TEXT SEGMENT below:
The world of code breakers

Bletchley Park


I loved the Famous Five books as a child, and my favourite all time children’s books were the Swallows and Amazon series by Arthur Ransome. (I realize this makes it seems as though I’m ancient, BUT, these books were republished constantly. I just noticed Swallows and Amazons in a book shop the other day.) I loved the adventures, both series had codes and secrets as major plot enhancers. I memorized morse code thanks to these books, could also draw a message in Semaphore (learnt from the Arthur Ransome books!). Now that we’ve established my geekiness as a child, let’s move on to adulthood and a fascination with the code breaking of World War II. Due to last year’s movie The Imitation Game, quite a lot of publicity has been given to the work of the code breakers based at Bletchley Park during World War II.

A visit to Bletchley was placed on my agenda when planning this trip. The easiest way to get to Bletchley was to drive so I hired a car for 2 days to get around in. Driving in London, due to the traffic, is horrific so I tend to pick cars up at the main airports surrounding London. I’ve found Stansted the easiest as it’s quite a small airport, and arranged to pick the car up from there again, I was flying out of Gatwick so organized to drop the car at that airport. (And play extra to do that, helpful hint it’s cheaper to pick and drop off at same airport!)

Driving to Bletchley involved some planning on my part since I’m too cheap to pay extra for a satnav! I rely on maps, memory and planning! UK road system is numbered, it’s a case of take this number road to that, follow signs to that one. All went well until I got close to the town of Bletchley then a complete tangled spaghetti of roads (with no numbers!) had me frustrated and the challenge of finding what I was looking for wasn’t fun!
End of TEXT SEGMENT.
RECORDED INFORMATION below:
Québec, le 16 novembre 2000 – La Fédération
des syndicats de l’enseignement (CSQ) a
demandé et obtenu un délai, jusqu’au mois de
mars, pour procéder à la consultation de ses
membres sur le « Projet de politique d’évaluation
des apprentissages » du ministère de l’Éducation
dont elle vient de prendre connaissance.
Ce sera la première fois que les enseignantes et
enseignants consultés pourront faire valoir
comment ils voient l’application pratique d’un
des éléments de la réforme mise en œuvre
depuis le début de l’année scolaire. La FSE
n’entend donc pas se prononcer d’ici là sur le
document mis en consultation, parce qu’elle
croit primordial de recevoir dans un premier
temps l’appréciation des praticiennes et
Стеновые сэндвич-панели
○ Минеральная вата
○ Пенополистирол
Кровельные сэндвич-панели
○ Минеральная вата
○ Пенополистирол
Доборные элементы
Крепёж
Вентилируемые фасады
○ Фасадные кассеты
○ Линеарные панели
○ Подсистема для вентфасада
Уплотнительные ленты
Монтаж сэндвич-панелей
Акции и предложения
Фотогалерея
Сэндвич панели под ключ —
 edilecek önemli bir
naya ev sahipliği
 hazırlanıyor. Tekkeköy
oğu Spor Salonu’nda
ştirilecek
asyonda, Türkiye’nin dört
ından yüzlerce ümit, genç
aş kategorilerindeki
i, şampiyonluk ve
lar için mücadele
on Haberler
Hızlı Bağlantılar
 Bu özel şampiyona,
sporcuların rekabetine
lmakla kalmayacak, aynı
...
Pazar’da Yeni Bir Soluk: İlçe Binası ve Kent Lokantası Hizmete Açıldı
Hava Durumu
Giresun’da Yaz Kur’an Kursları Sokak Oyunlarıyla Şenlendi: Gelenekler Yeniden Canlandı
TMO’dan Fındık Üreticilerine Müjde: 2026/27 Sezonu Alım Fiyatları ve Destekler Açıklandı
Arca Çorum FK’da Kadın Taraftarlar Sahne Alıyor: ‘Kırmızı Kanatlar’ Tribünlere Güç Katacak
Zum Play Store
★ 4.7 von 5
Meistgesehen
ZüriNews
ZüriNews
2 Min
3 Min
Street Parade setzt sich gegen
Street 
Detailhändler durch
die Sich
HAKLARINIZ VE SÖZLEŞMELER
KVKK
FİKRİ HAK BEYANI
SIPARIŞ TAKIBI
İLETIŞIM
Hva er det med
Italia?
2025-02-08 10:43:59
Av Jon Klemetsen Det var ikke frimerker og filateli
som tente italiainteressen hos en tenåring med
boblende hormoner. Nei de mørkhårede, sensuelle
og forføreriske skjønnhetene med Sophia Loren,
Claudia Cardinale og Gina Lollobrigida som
End of RECORDED INFORMATION.
▶ **ASSIGNMENT**: Continue the Bletchley Park travel post from its last sentence, keeping the same voice. The material is separate from the Bletchley Park text.

▶ **EXERCISE RESPONSE**:
Stopped checked map, found the town of Old Bletchley (apart from Bletchley) and from there, there were signs to Bletchley Park, small discrete signs, but I knew it was opposite the Train station so that helped find the entrance.

I almost thought I was in the wrong place as the entrance really looked like one to a secret military installation!


This is the entrance and there was a sentry at the boom gate when I arrived, it did have me questioning if I were in the right place!

Once I parked the car, I looked around blankly and couldn’t see the entrance, went up the hill, saw the sign for the Computer Museum and went in there. (I’ll leave that for another post) Helpful man at Computer Museum told me where the entrance to the Visitor centre was, again very discrete sign!!! (Needed to have gone down the hill from car park, not up!)


The actual complex was terrific, the past few years some major work has gone into it (and is continuing) which all makes for a really interesting visit.


This estate was bought by the government in 1938 especially to base their code breakers here, previously they were housed in a building in London which was thought to be too dangerous in the event of war. (They were proved right)


This is the mansion where the administrative staff were housed and initially those working on codes.


The office of Commander Denniston who ran the whole department. (Contrary to the movie, he was supportive of the whole project and actively recruited, bright young mathematicians to work at Bletchley)


The Library in the mansion, set up the way it would have been during the war.


Love the bust of Winston!


In 1938, the original staff that worked on the codes did so in a series of cottages just behind the main house, but by 1939 there were already 180 people working at Bletchley and so huts were built in the grounds.




This is the inside of Hut 8 which is the one where Alan Turling worked, his reconstructed office is here. Different huts worked on different areas, Hut 8 worked on breaking the German naval enigma codes. (Other huts worked on the army codes, Japanese codes)


The reconstructed Alan Turling office, nice touches with the brief case and cardigan!


Reconstruction of a German communications post.

In the Museum shop I bought a copy of the book The Secret Life of Bletchley Park by Sinclair Hill, I'm reading it at the moment and it has the background on the work and life of the people at Bletchley Park during the war. It ended up being quite a large community with people working in shifts 8am to 4pm, 4pm to midnight, midnight to 8am.

For anyone who has an interest in history, particularly what can be seen as recent history, I can highly recommend a visit to Bletchley Park. I've barely scratched the surface of what I learnt from my visit there. A well spent afternoon!